Following the 2000 NFL season, the Bills struggled to meet the salary-cap deadline. On February 22, Washington, who was scheduled to make about $7.6 million—including bonus money— in 2001, was cut in part because he refused to take a pay cut for the second straight year.

===Chicago Bears===
Washington was signed by the Chicago Bears as an unrestricted free agent on April 16, 2001. In his first season with the Bears he started in 15 games recording 50 tackles and 1.5 sacks and was selected to his fourth Pro Bowl. His second season with the Bears was ruined by injury as he only started in two games before being placed on injured reserve after suffering a fractured leg and torn ligament in his left foot.

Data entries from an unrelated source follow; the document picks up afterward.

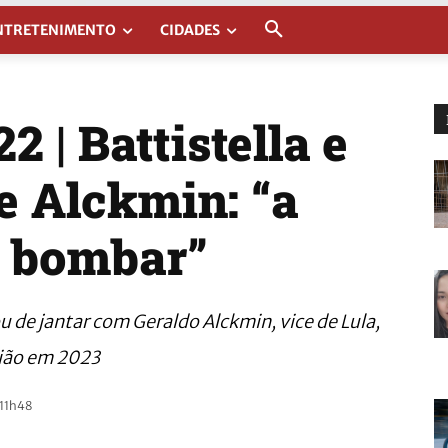
NTRETENIMENTO
CIDADES
 | Battistella e
e Alckmin: “a
i bombar”
u de jantar com Geraldo Alckmin, vice de Lula,
nião em 2023
 11h48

===New England Patriots===
He was traded to the New England Patriots on August 20, 2003. He was part of a defense that was ranked 4th overall and finished the season with 45 tackles. He started and was part of the Patriots team who won Super Bowl XXXVIII.

===Oakland Raiders===
Washington was signed by the Oakland Raiders as an unrestricted free agent on March 3, 2004. He started all 16 games and finished the season with 41 tackles and three sacks. In 2005, his second season with the Raiders, he again started in all 16 games and recorded 44 tackles.

===Cleveland Browns===
He was signed by the Cleveland Browns as an unrestricted free agent on March 13, 2006. During the first play of training camp with the Browns in 2006, he was supposedly the one who injured the newly acquired all pro center LeCharles Bentley which was later denounced but when questioned about the incident he yelled at the reporters "It wasn't me who did it, I'll go see how he's doing later." In his first season with the Browns, just as he had done in eight other seasons he started in all 16 regular season games making 61 tackles. He finished the 2007 season with nine tackles. He decided to retire after he was released after the 2007–08 season. He weighed 375 pounds in his final NFL season, but he weighed up to 400 pounds at one point. In 2012, Washington was a nominee for the Pro Football Hall of Fame class of 2013.

===NFL statistics===

| Year | Team | Games | Combined tackles | Tackles | Assisted tackles | Sacks | Forced rumbles | Fumble recoveries |
|---|---|---|---|---|---|---|---|---|
| 1991 | SF | 16 | 0 | 0 | 0 | 1.0 | 0 | 0 |
| 1992 | SF | 16 | 0 | 0 | 0 | 2.0 | 0 | 0 |
| 1993 | SF | 12 | 38 | 35 | 3 | 3.0 | 0 | 1 |
| 1994 | DEN | 15 | 53 | 43 | 10 | 2.5 | 2 | 0 |
| 1995 | BUF | 16 | 53 | 42 | 11 | 2.5 | 0 | 0 |
| 1996 | BUF | 16 | 93 | 71 | 22 | 3.5 | 0 | 0 |
| 1997 | BUF | 16 | 80 | 61 | 19 | 4.0 | 1 | 1 |
| 1998 | BUF | 16 | 49 | 34 | 15 | 4.5 | 2 | 0 |
| 1999 | BUF | 16 | 45 | 35 | 10 | 2.5 | 0 | 0 |
| 2000 | BUF | 16 | 58 | 37 | 21 | 2.5 | 0 | 0 |
| 2001 | CHI | 16 | 33 | 26 | 7 | 1.5 | 0 | 1 |
| 2002 | CHI | 2 | 5 | 4 | 1 | 0.0 | 0 | 0 |
| 2003 | NE | 10 | 40 | 32 | 8 | 2.0 | 1 | 0 |
| 2004 | OAK | 16 | 41 | 33 | 8 | 3.0 | 1 | 0 |
| 2005 | OAK | 16 | 47 | 37 | 10 | 0.0 | 1 | 0 |
| 2006 | CLE | 16 | 52 | 43 | 9 | 0.0 | 0 | 0 |
| 2007 | CLE | 5 | 6 | 5 | 1 | 0.0 | 0 | 0 |
| Career |  | 236 | 693 | 538 | 155 | 34.5 | 8 | 3 |

==Personal life==
He is the son of former Houston Oilers linebacker Ted Washington, Sr.